Trade mark law, case I ACa 1010/09

March 27th, 2011, Tomasz Rychlicki

The plaintiff, a licensee of an international figurative trade mark containing the word DAVIDOFF, sued Super-Pharm Poland for trade mark infringement. The plaintiff argued that an item sold as DAVIDOFF Cool Water Woman that was bought in Poland bore the identification number B7 1431298685 and established that this item was sold to Coty Middle East FZCO in Dubai in June 2007. The Polish company also offered to sell genuine products bearing the mark DAVIDOFF, which had production numbers removed or tampered with in order to disguise the illicit importation of goods from outside the European Economic Area without the permission of the plaintiff. The defendant refused to provide information about the distributor who supplied the disputed goods and did not comply with the Court’s order of 18 May 2009 case file XXII GWo 6/09 to provide such information, claiming a need to protect its trade secrets.

The Court for the Community Trade Marks and Community Designs (in Polish: Sąd Okręgowy w Warszawie Wydział XXII Sąd Wspólnotowych Znaków Towarowych i Wzorów Przemysłowych) in its judgment of 27 July 2009 case file XXII GWzt 4/09 acknowledged that the removal or alteration of the production codes is not prohibited by Community law, except for Article 13(2) of the CTMR. In this case, however, it was closely related to fraudulent marketing of goods bearing the DAVIDOFF trade mark that took place in the EEA, which indisputably constituted trade mark infringement. The Court prohibited Super-Pharm Poland Sp. z o.o. from the unlawful use of the word and figurative mark Davidoff IR-876874, namely importing, offering, marketing or stocking. However, Coty Prestige Lancaster Group GmbH filed an appeal, because the Court dismissed the claim with regard to publishing the decision issued in the case.

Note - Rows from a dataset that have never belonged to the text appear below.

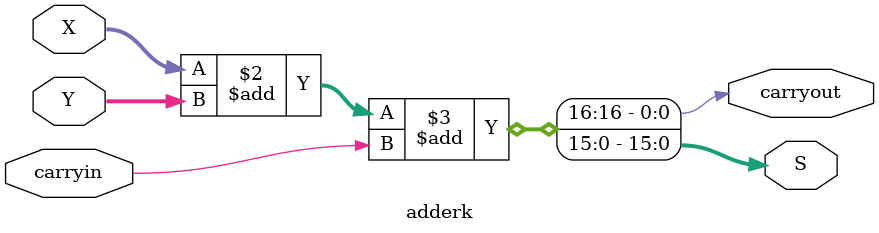
<source format=v>
module adderk (carryin, X, Y, S, carryout);
    parameter k = 16;
    input  [k-1:0] X, Y;
    input  carryin;
    output [k-1:0] S;
    output carryout;
    
    reg [k-1:0] S;
    reg carryout;

    always @(X or Y or carryin) begin
        {carryout, S} = X + Y + carryin;
    end
endmodule


</source>
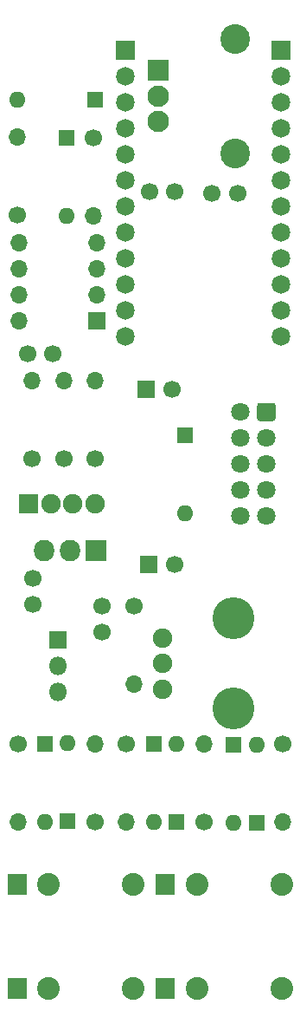
<source format=gbr>
%TF.GenerationSoftware,KiCad,Pcbnew,(5.1.6)-1*%
%TF.CreationDate,2021-07-09T22:50:56+02:00*%
%TF.ProjectId,Quantizer,5175616e-7469-47a6-9572-2e6b69636164,rev?*%
%TF.SameCoordinates,Original*%
%TF.FileFunction,Soldermask,Bot*%
%TF.FilePolarity,Negative*%
%FSLAX46Y46*%
G04 Gerber Fmt 4.6, Leading zero omitted, Abs format (unit mm)*
G04 Created by KiCad (PCBNEW (5.1.6)-1) date 2021-07-09 22:50:56*
%MOMM*%
%LPD*%
G01*
G04 APERTURE LIST*
%ADD10R,2.100000X2.100000*%
%ADD11C,2.100000*%
%ADD12C,2.900000*%
%ADD13C,1.827200*%
%ADD14R,1.827200X1.827200*%
%ADD15O,2.005000X2.100000*%
%ADD16R,2.005000X2.100000*%
%ADD17C,1.800000*%
%ADD18O,1.600000X1.600000*%
%ADD19R,1.600000X1.600000*%
%ADD20C,1.700000*%
%ADD21R,1.700000X1.700000*%
%ADD22O,1.800000X1.800000*%
%ADD23R,1.800000X1.800000*%
%ADD24C,1.900000*%
%ADD25R,1.900000X1.900000*%
%ADD26C,4.100000*%
%ADD27O,1.700000X1.700000*%
%ADD28C,2.230000*%
%ADD29R,1.930000X2.030000*%
G04 APERTURE END LIST*
D10*
%TO.C,SW1*%
X187599600Y-67335400D03*
D11*
X187599600Y-69835400D03*
X187599600Y-72335400D03*
D12*
X195099600Y-64235400D03*
X195099600Y-75435400D03*
%TD*%
D13*
%TO.C,XA1*%
X199580600Y-93345000D03*
X199580600Y-90805000D03*
X199580600Y-88265000D03*
X199580600Y-85725000D03*
X199580600Y-83185000D03*
X199580600Y-80645000D03*
X199580600Y-78105000D03*
X199580600Y-75565000D03*
X199580600Y-73025000D03*
X199580600Y-70485000D03*
X199580600Y-67945000D03*
D14*
X199580600Y-65405000D03*
D13*
X184340600Y-93345000D03*
D14*
X184340600Y-65405000D03*
D13*
X184340600Y-67945000D03*
X184340600Y-70485000D03*
X184340600Y-73025000D03*
X184340600Y-75565000D03*
X184340600Y-78105000D03*
X184340600Y-80645000D03*
X184340600Y-83185000D03*
X184340600Y-85725000D03*
X184340600Y-88265000D03*
X184340600Y-90805000D03*
%TD*%
D15*
%TO.C,U2*%
X176441200Y-114223800D03*
X178981200Y-114223800D03*
D16*
X181521200Y-114223800D03*
%TD*%
D17*
%TO.C,J5*%
X195630800Y-110845600D03*
X195630800Y-108305600D03*
X195630800Y-105765600D03*
X195630800Y-103225600D03*
X195630800Y-100685600D03*
X198170800Y-110845600D03*
X198170800Y-108305600D03*
X198170800Y-105765600D03*
X198170800Y-103225600D03*
G36*
G01*
X199070800Y-100050306D02*
X199070800Y-101320894D01*
G75*
G02*
X198806094Y-101585600I-264706J0D01*
G01*
X197535506Y-101585600D01*
G75*
G02*
X197270800Y-101320894I0J264706D01*
G01*
X197270800Y-100050306D01*
G75*
G02*
X197535506Y-99785600I264706J0D01*
G01*
X198806094Y-99785600D01*
G75*
G02*
X199070800Y-100050306I0J-264706D01*
G01*
G37*
%TD*%
D18*
%TO.C,D10*%
X190233400Y-110591600D03*
D19*
X190233400Y-102971600D03*
%TD*%
D20*
%TO.C,C7*%
X175298200Y-119441600D03*
X175298200Y-116941600D03*
%TD*%
%TO.C,C6*%
X189159800Y-115595400D03*
D21*
X186659800Y-115595400D03*
%TD*%
D20*
%TO.C,C5*%
X188898000Y-98501200D03*
D21*
X186398000Y-98501200D03*
%TD*%
D22*
%TO.C,SW2*%
X177769800Y-128041400D03*
X177769800Y-125501400D03*
D23*
X177769800Y-122961400D03*
%TD*%
D24*
%TO.C,D7*%
X181368800Y-109651800D03*
X179209800Y-109651800D03*
X177050800Y-109651800D03*
D25*
X174891800Y-109651800D03*
%TD*%
D26*
%TO.C,RV1*%
X194980600Y-129662000D03*
X194980600Y-120862000D03*
D24*
X187980600Y-127762000D03*
X187980600Y-125262000D03*
X187980600Y-122762000D03*
%TD*%
D27*
%TO.C,R10*%
X178320800Y-97663000D03*
D20*
X178320800Y-105283000D03*
%TD*%
D27*
%TO.C,R9*%
X181419600Y-97663000D03*
D20*
X181419600Y-105283000D03*
%TD*%
D27*
%TO.C,R8*%
X175222000Y-97663000D03*
D20*
X175222000Y-105283000D03*
%TD*%
D27*
%TO.C,R6*%
X199783800Y-140741400D03*
D20*
X199783800Y-133121400D03*
%TD*%
D27*
%TO.C,R5*%
X181368800Y-133070600D03*
D20*
X181368800Y-140690600D03*
%TD*%
D27*
%TO.C,R4*%
X192062200Y-133096000D03*
D20*
X192062200Y-140716000D03*
%TD*%
D27*
%TO.C,R3*%
X173825000Y-140690600D03*
D20*
X173825000Y-133070600D03*
%TD*%
D27*
%TO.C,R2*%
X184467600Y-140690600D03*
D20*
X184467600Y-133070600D03*
%TD*%
D27*
%TO.C,R1*%
X185212000Y-127279400D03*
D20*
X185212000Y-119659400D03*
%TD*%
D28*
%TO.C,J3*%
X199677600Y-146812000D03*
D29*
X188277600Y-146812000D03*
D28*
X191377600Y-146812000D03*
%TD*%
%TO.C,J2*%
X185148800Y-146812000D03*
D29*
X173748800Y-146812000D03*
D28*
X176848800Y-146812000D03*
%TD*%
%TO.C,J1*%
X185148800Y-156946600D03*
D29*
X173748800Y-156946600D03*
D28*
X176848800Y-156946600D03*
%TD*%
D18*
%TO.C,D9*%
X173807400Y-70205600D03*
D19*
X181427400Y-70205600D03*
%TD*%
D18*
%TO.C,D6*%
X197200800Y-133172200D03*
D19*
X197200800Y-140792200D03*
%TD*%
D18*
%TO.C,D5*%
X194907000Y-140792200D03*
D19*
X194907000Y-133172200D03*
%TD*%
D18*
%TO.C,D4*%
X178709600Y-133019800D03*
D19*
X178709600Y-140639800D03*
%TD*%
D18*
%TO.C,D3*%
X176492000Y-140716000D03*
D19*
X176492000Y-133096000D03*
%TD*%
D18*
%TO.C,D2*%
X189377600Y-133096000D03*
D19*
X189377600Y-140716000D03*
%TD*%
D18*
%TO.C,D1*%
X187134600Y-140741400D03*
D19*
X187134600Y-133121400D03*
%TD*%
D20*
%TO.C,C3*%
X195332000Y-79349600D03*
X192832000Y-79349600D03*
%TD*%
%TO.C,C2*%
X189210600Y-79197200D03*
X186710600Y-79197200D03*
%TD*%
%TO.C,C1*%
X182062400Y-119648600D03*
X182062400Y-122148600D03*
%TD*%
D27*
%TO.C,U1*%
X173942400Y-91770200D03*
X181562400Y-84150200D03*
X173942400Y-89230200D03*
X181562400Y-86690200D03*
X173942400Y-86690200D03*
X181562400Y-89230200D03*
X173942400Y-84150200D03*
D21*
X181562400Y-91770200D03*
%TD*%
D28*
%TO.C,J4*%
X199677600Y-156946600D03*
D29*
X188277600Y-156946600D03*
D28*
X191377600Y-156946600D03*
%TD*%
D18*
%TO.C,D8*%
X178574800Y-81508600D03*
D19*
X178574800Y-73888600D03*
%TD*%
D27*
%TO.C,R12*%
X173807400Y-73863200D03*
D20*
X173807400Y-81483200D03*
%TD*%
D27*
%TO.C,R7*%
X181191000Y-81508600D03*
D20*
X181191000Y-73888600D03*
%TD*%
%TO.C,C4*%
X177264800Y-94970600D03*
X174764800Y-94970600D03*
%TD*%
M02*

</source>
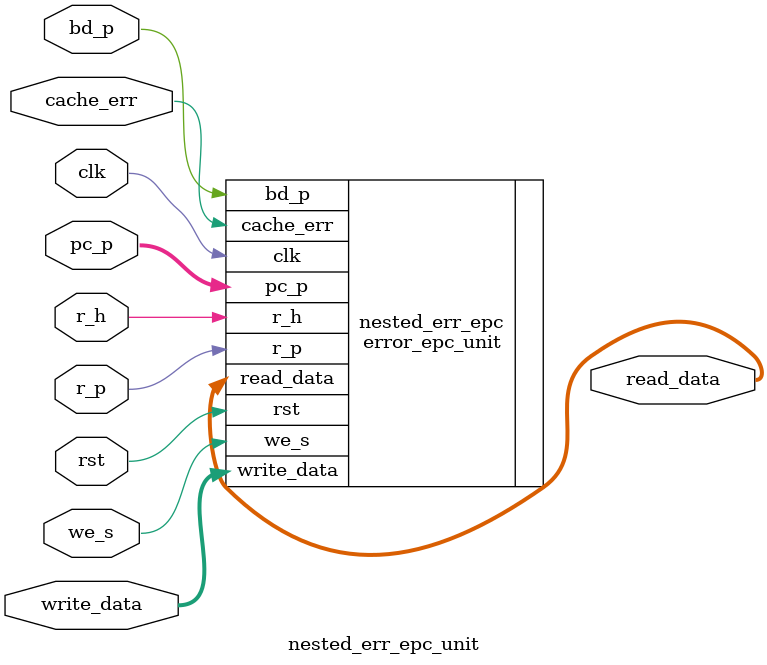
<source format=v>
`include "./head.v"
`include "./error_epc_unit.v"
module nested_err_epc_unit(input wire clk,
	input wire rst,
	input wire r_p,
	input wire r_h,
	input wire cache_err,
	input wire bd_p,
	input wire we_s,
	input wire [31:0] pc_p,
	input wire [31:0] write_data,
	output wire [31:0] read_data);
error_epc_unit nested_err_epc(.clk(clk),
	.rst(rst),
	.r_p(r_p),
	.r_h(r_h),
	.cache_err(cache_err),
	.we_s(we_s),
	.bd_p(bd_p),
	.pc_p(pc_p),
	.write_data(write_data),
	.read_data(read_data));
endmodule // nested_err_epc_unit
</source>
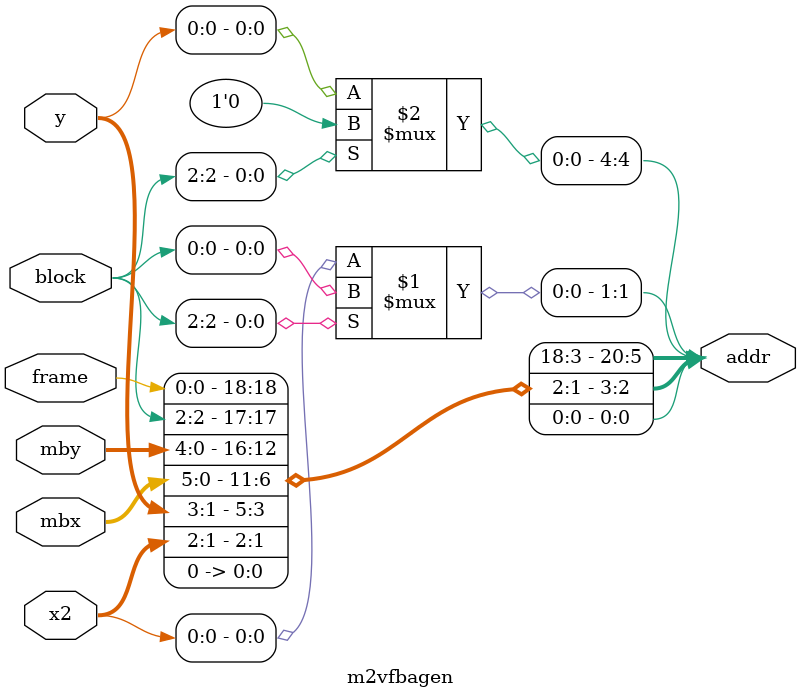
<source format=v>

module m2vfbagen #(
	parameter
	MEM_WIDTH = 21,
	MBX_WIDTH = 6,
	MBY_WIDTH = 5
) (
	input [2:0] block,
	input frame,
	input [(MBX_WIDTH-1):0] mbx,
	input [2:0] x2,
	input [(MBY_WIDTH-1):0] mby,
	input [3:0] y,
	output [(MEM_WIDTH-1):0] addr
);

localparam REQUIRED_WIDTH = MBX_WIDTH + MBY_WIDTH + 10;

assign addr[(REQUIRED_WIDTH-1):0] =
{
	frame,
	block[2],
	mby,
	mbx,
	y[3:1], block[2] ? 1'b0 : y[0],
	x2[2:1], block[2] ? block[0] : x2[0],
	1'b0
};

generate
	if(MEM_WIDTH > REQUIRED_WIDTH)
		assign addr[(MEM_WIDTH-1):REQUIRED_WIDTH] =
			{(MEM_WIDTH-REQUIRED_WIDTH){1'b0}};
endgenerate

endmodule


</source>
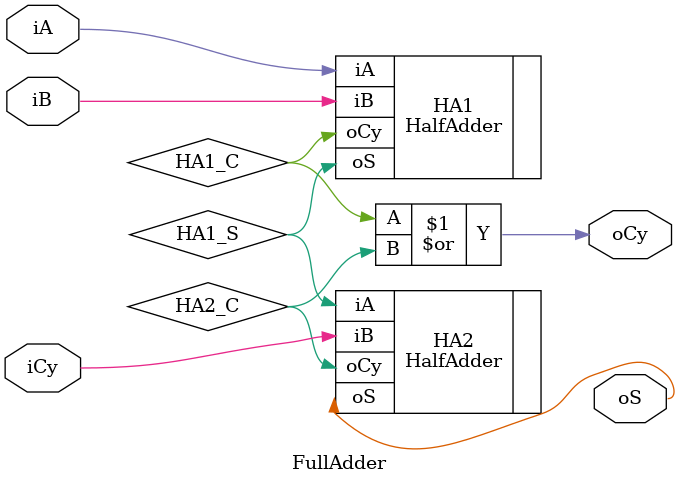
<source format=v>
module FullAdder(iA, iB, iCy, oS, oCy);
	input iA;
	input iB;
	input iCy;
	output oS;
	output oCy;

	wire HA1_S;
	wire HA1_C;
	wire HA2_C;

	HalfAdder HA1 (
		.iA(iA),
		.iB(iB),
		.oS(HA1_S),
		.oCy(HA1_C)
	);
	HalfAdder HA2 (
		.iA(HA1_S),
		.iB(iCy),
		.oS(oS),
		.oCy(HA2_C)
	);
	assign oCy = HA1_C | HA2_C;
endmodule

</source>
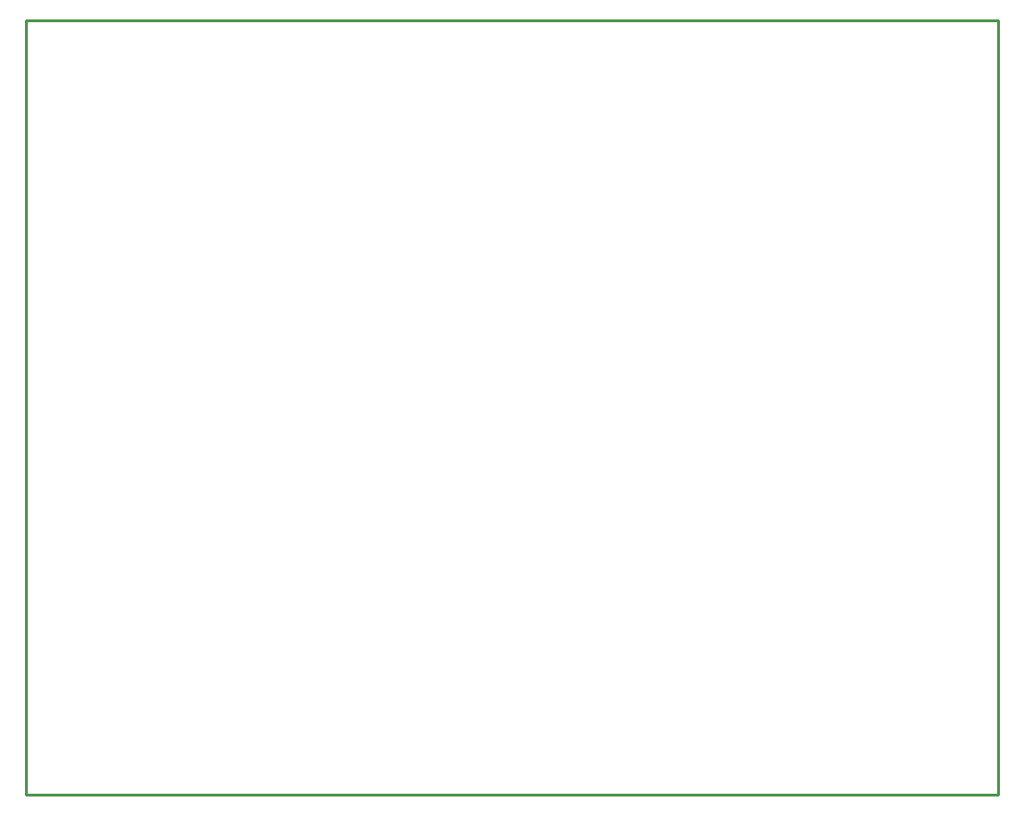
<source format=gbr>
G04 EAGLE Gerber RS-274X export*
G75*
%MOMM*%
%FSLAX34Y34*%
%LPD*%
%IN*%
%IPPOS*%
%AMOC8*
5,1,8,0,0,1.08239X$1,22.5*%
G01*
%ADD10C,0.254000*%


D10*
X355600Y190500D02*
X1244800Y190500D01*
X1244400Y898400D01*
X355600Y898400D01*
X355600Y190500D01*
M02*

</source>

The Appeallate Court in Warsaw in its judgment of 1 April 2010 case file I ACa 1010/09 dismissed it and ruled that in order for the court to accept the claim for publishing a decision it is insufficient for the claimant only to invoke the contents of a provision stipulating such a form of remedy for infringement of trade mark rights. The claimant has to indicate the facts justifying the claim, prove for what specific purposes it is necessary to publish the decision, and what are the reasons for applying such additional sanction towards the respondent.